Aerodynamic diameter (dae) refers to the size of particles. It is the diameter of a sphere of unit density that behaves aerodynamically (has the same settling velocity in air) as the particle of the test substance. It is used to compare particles of different size, shape, and density, and to predict where in the respiratory tract such particles may be primarily deposited.

Exposure response is the relationship between the exposure concentration and the measured toxic response, whether expressed as a group mean ±standard deviation) in the case of a continuous variable or as incidence in the case of a quantal variable. This definition should not preclude the exploration of other dose metrics in establishing this relationship.

Geometric standard deviation (GSD) is a dimensionless number equal to the ratio between the mass median aerodynamic diameter (MMAD) and either 84% or 16% of the diameter size distribution (e.g., MMAD = 2 µm; 84% = 4 µm; GSD = 4/2 = 2.0.) The MMAD, together with the GSD, describe the particle size distribution of an aerosol. Use of the GSD may not be valid for non-lognormally distributed aerosols. (If the size distribution deviates from the lognormal, it shall be noted).

Inhalability is the ratio of the number concentration of particles of a certain aerodynamic diameter, dae, that are inspired through the nose or mouth to the number concentration of the same dae present in the inspired volume of ambient air. In humans, inhalability can exceed 15 µm dae, whereas inhalability dramatically decreases for particles above 4 µm dae in small laboratory animals.

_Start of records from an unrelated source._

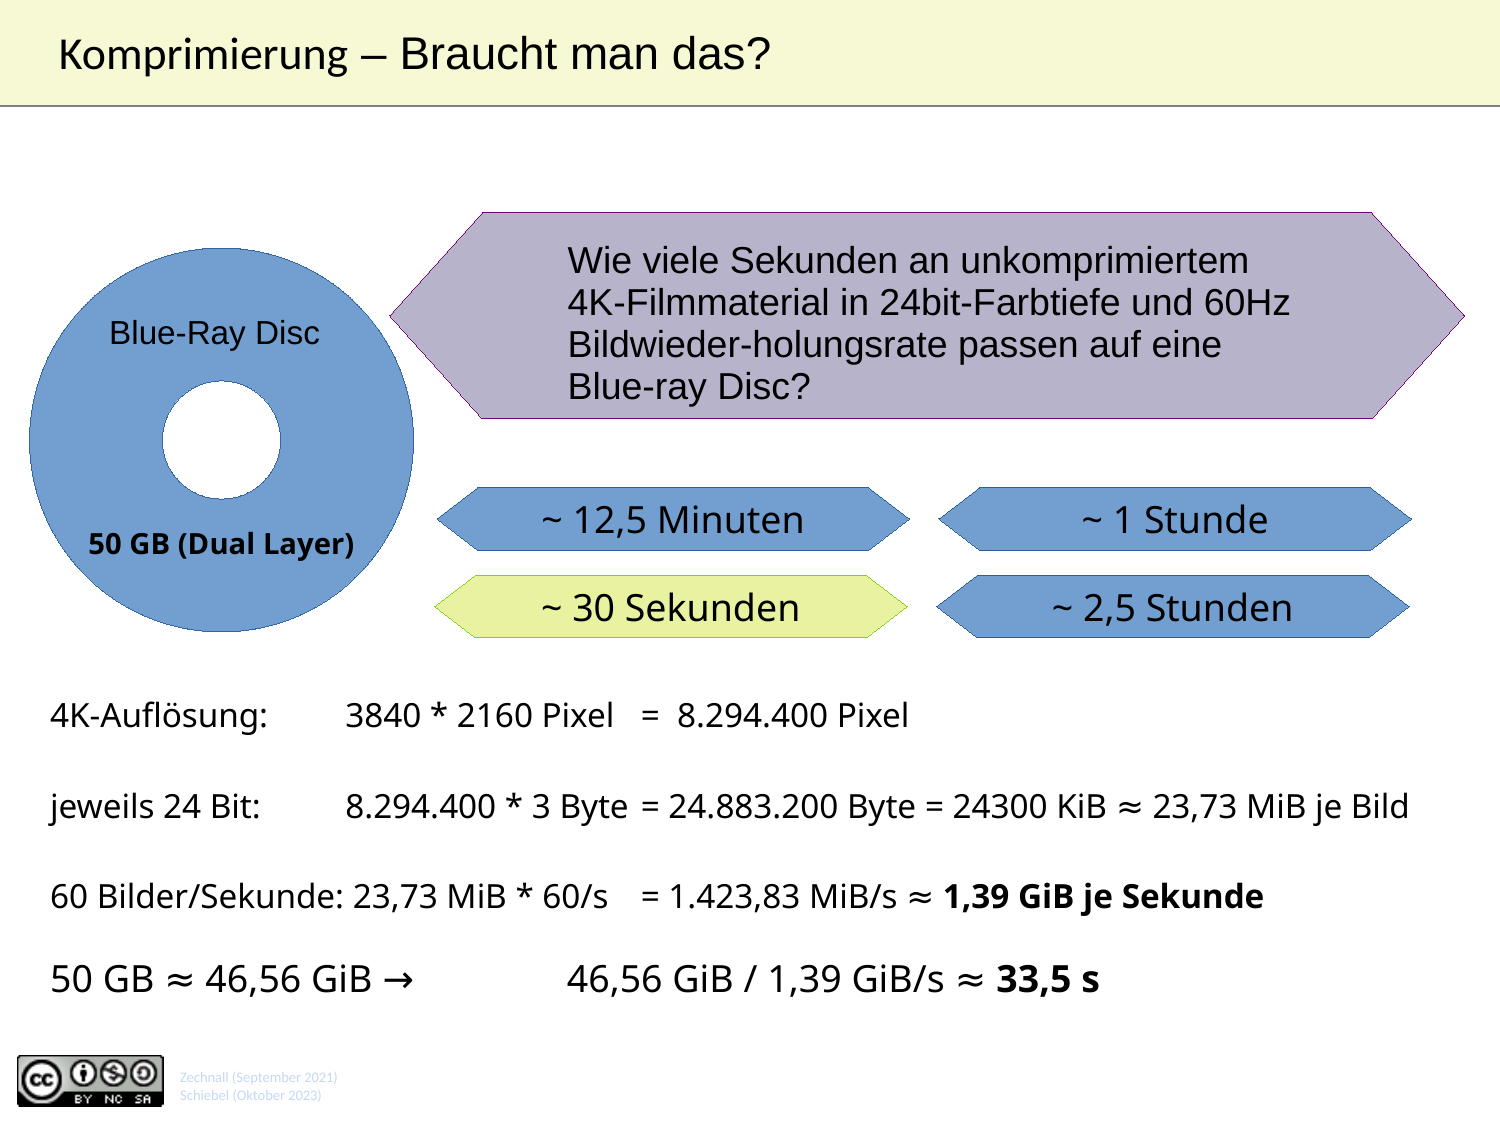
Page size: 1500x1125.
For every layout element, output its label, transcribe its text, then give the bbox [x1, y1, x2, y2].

text_box Blue-Ray Disc [94, 307, 347, 394]
text_box ~ 2,5 Stunden [936, 575, 1410, 638]
text_box 50 GB ≈ 46,56 GiB → 46,56 GiB / 1,39 GiB/s ≈ 33,5 s [35, 944, 1125, 1011]
picture [17, 1055, 164, 1107]
text_box 50 GB (Dual Layer) [59, 516, 384, 571]
text_box ~ 30 Sekunden [434, 575, 908, 638]
text_box ~ 1 Stunde [938, 487, 1412, 551]
text_box Wie viele Sekunden an unkomprimiertem 4K-Filmmaterial in 24bit-Farbtiefe und 60Hz Bildwieder-holungsrate passen auf eine Blue-ray Disc? [552, 231, 1312, 426]
text_box ~ 12,5 Minuten [437, 487, 910, 551]
text_box [389, 212, 1465, 419]
text_box [29, 248, 414, 543]
text_box [81, 571, 362, 632]
text_box 4K-Auflösung: 3840 * 2160 Pixel = 8.294.400 Pixel jeweils 24 Bit: 8.294.400 * 3 Byte = 24.883.200 Byte = 24300 KiB ≈ 23,73 MiB je Bild 60 Bilder/Sekunde: 23,73 MiB * 60/s = 1.423,83 MiB/s ≈ 1,39 GiB je Sekunde [35, 685, 1453, 927]
title Komprimierung – Braucht man das? [59, 0, 1182, 133]
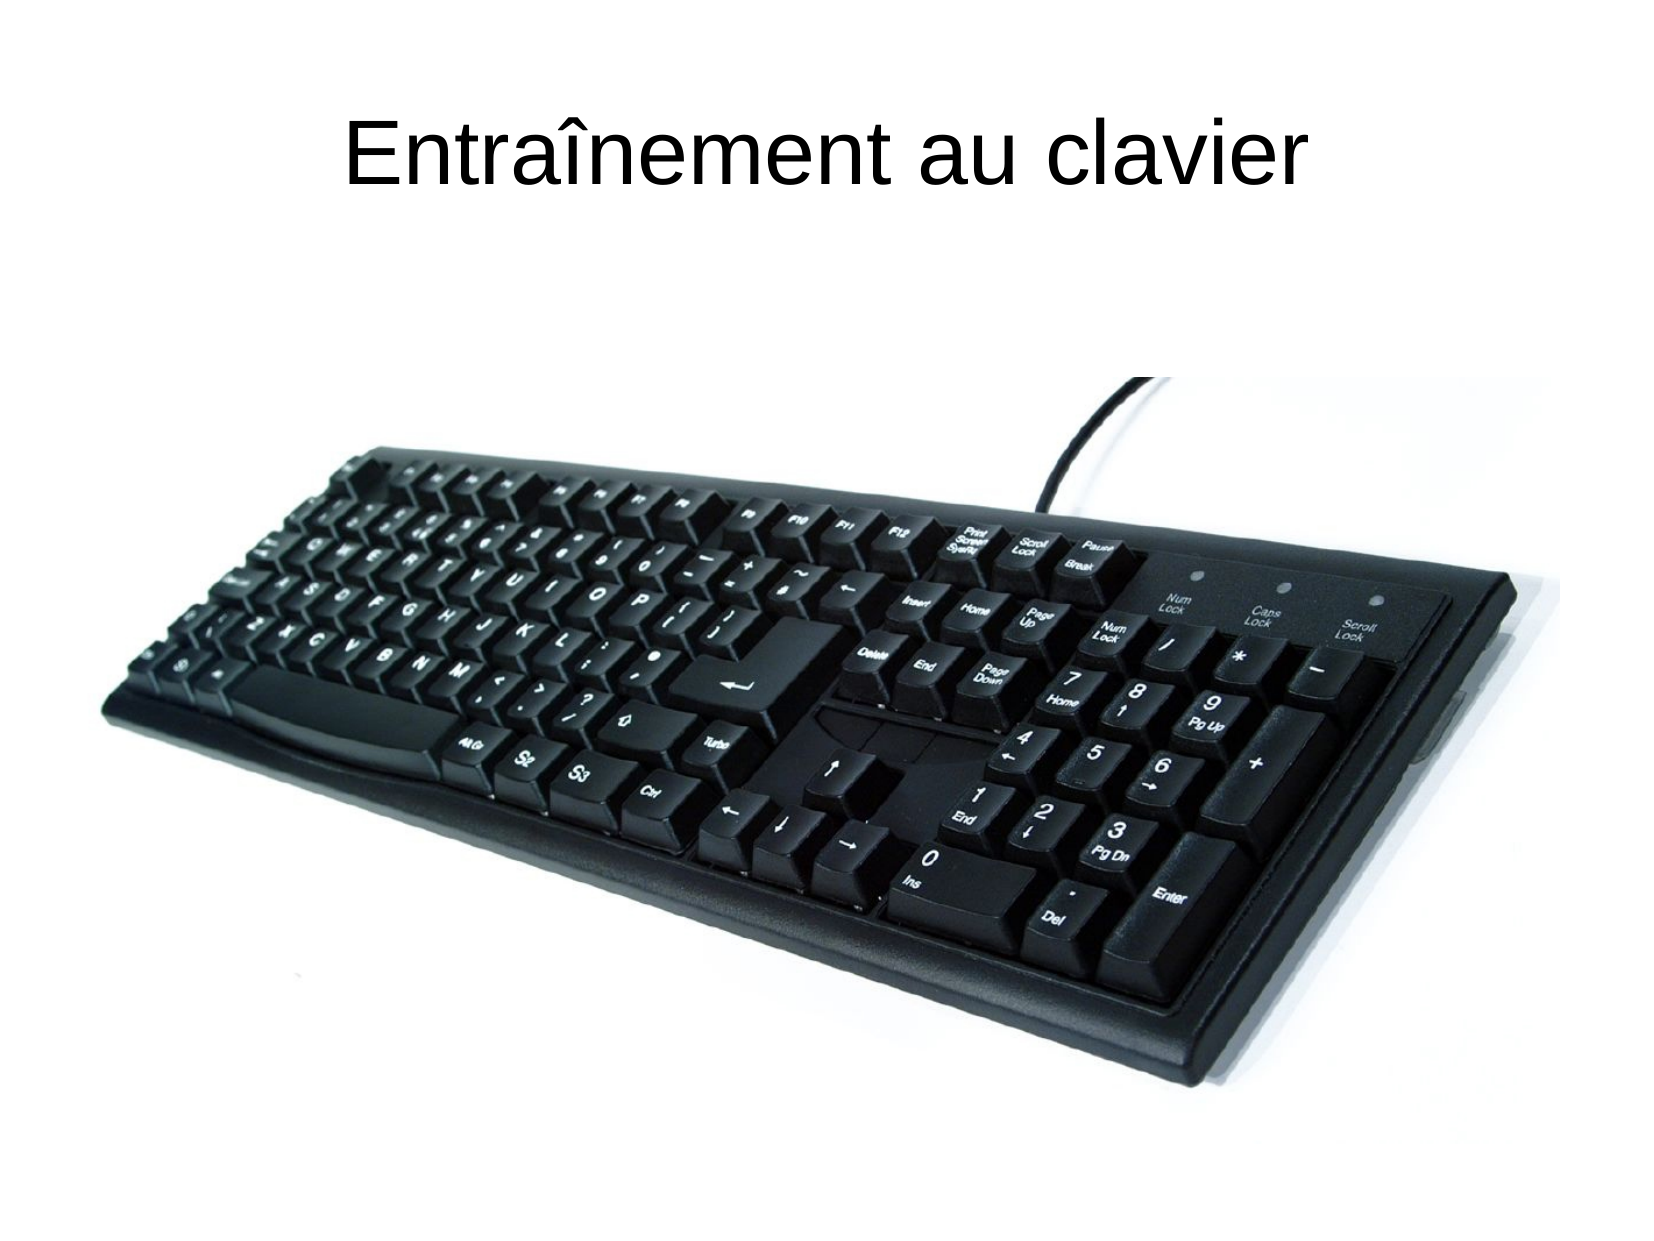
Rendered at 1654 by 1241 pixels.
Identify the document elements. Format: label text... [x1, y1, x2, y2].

Lower respiratory tract consists of those structures of the respiratory tract below the larynx.

Mass geometric mean aerodynamic diameter or the mass median aerodynamic diameter (MMAD) is the calculated aerodynamic diameter that divides the particles of an aerosol (a gaseous suspension of fine liquid or solid particles) in half, based on the weight of the particles. By weight, 50% of the particles will be larger than the MMAD and 50% of the particles will be smaller than the MMAD.

Particle regional deposition is the fraction of inhaled particles that deposits in the specific region of the respiratory tract. The major mechanisms of particle deposition in the respiratory tract include impaction, sedimentation, diffusion, interception, and electrostatic precipitation. The deposition mechanism that is dominant for a given region depends on the respiratory tract architecture and ventilation rate of the species and the aerosol particle size and distribution. The respiratory tract in both humans and various experimental mammals can be divided into three regions on the basis of structure, size, and function:

(1) The extrathoracic region or upper respiratory tract that includes the nose, mouth, nasopharynx, oropharynx, laryngopharynx, and larynx.

(2) The tracheobronchial region that includes the trachea, bronchi, and bronchioles (including the terminal bronchioles).

(3) The alveolar region that includes the respiratory bronchioles (if present in the species), alveolar ducts, alveolar sacs, and alveoli.

Respiratory effects are any adverse effects on the structure or functions of the respiratory system related to exposure to a chemical substance.